Instruction. The data must be reproduced verbatim; images are to be omitted.
-- The input follows --
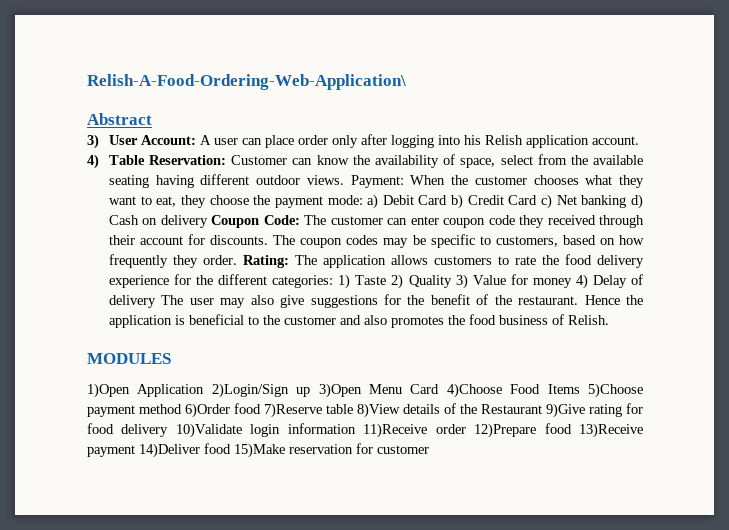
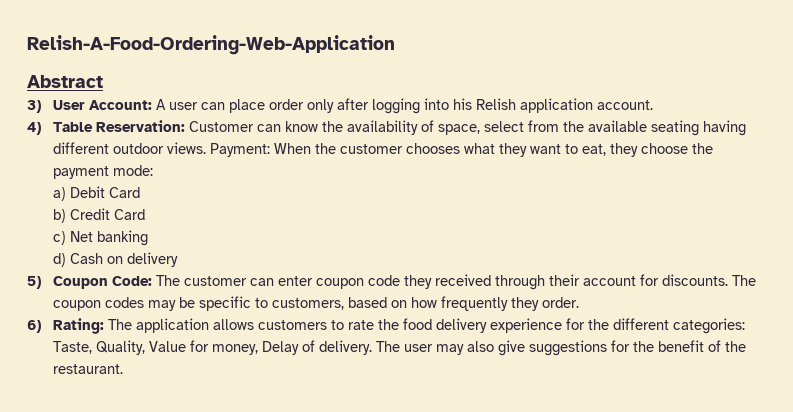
[87,74,406,90] Relish-A-Food-Ordering-Web-Application\ -> [27,35,395,55] Relish-A-Food-Ordering-Web-Application
(363, 200) none -> (154, 170) //
(448, 200) none -> (141, 192) //
(538, 200) none -> (146, 214) //
(627, 201) none -> (149, 238) //
(208, 221) none -> [27,276,41,289] // 5)
(237, 260) none -> [27,320,41,333] // 6)
[338,274,588,289] 1) Taste 2) Quality 3) Value for money 4) -> [53,340,259,355] Taste, Quality, Value for money,
[108,295,156,308] delivery -> [319,340,373,355] delivery.
[584,295,644,305] [108,314,609,328] [87,353,171,364] [87,383,643,398] [87,403,643,418] [87,423,644,438] [87,443,429,458] Hence the application is beneficial to the customer and also promotes the food business of Relish. // MODULES // 1)Open Application 2)Login/Sign up 3)Open Menu Card 4)Choose Food Items 5)Choose payment method 6)Order food 7)Reserve table 8)View details of the Restaurant 9)Give rating for food delivery 10)Validate login information 11)Receive order 12)Prepare food 13)Receive payment 14)Deliver food 15)Make reservation for customer -> (124, 369) none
-- The input concluded --
Written response.
[87,74,406,90] Relish-A-Food-Ordering-Web-Application\ -> [27,35,395,55] Relish-A-Food-Ordering-Web-Application
(363, 200) none -> (154, 170) //
(448, 200) none -> (141, 192) //
(538, 200) none -> (146, 214) //
(627, 201) none -> (149, 238) //
(208, 221) none -> [27,276,41,289] // 5)
(237, 260) none -> [27,320,41,333] // 6)
[338,274,588,289] 1) Taste 2) Quality 3) Value for money 4) -> [53,340,259,355] Taste, Quality, Value for money,
[108,295,156,308] delivery -> [319,340,373,355] delivery.
[584,295,644,305] [108,314,609,328] [87,353,171,364] [87,383,643,398] [87,403,643,418] [87,423,644,438] [87,443,429,458] Hence the application is beneficial to the customer and also promotes the food business of Relish. // MODULES // 1)Open Application 2)Login/Sign up 3)Open Menu Card 4)Choose Food Items 5)Choose payment method 6)Order food 7)Reserve table 8)View details of the Restaurant 9)Give rating for food delivery 10)Validate login information 11)Receive order 12)Prepare food 13)Receive payment 14)Deliver food 15)Make reservation for customer -> (124, 369) none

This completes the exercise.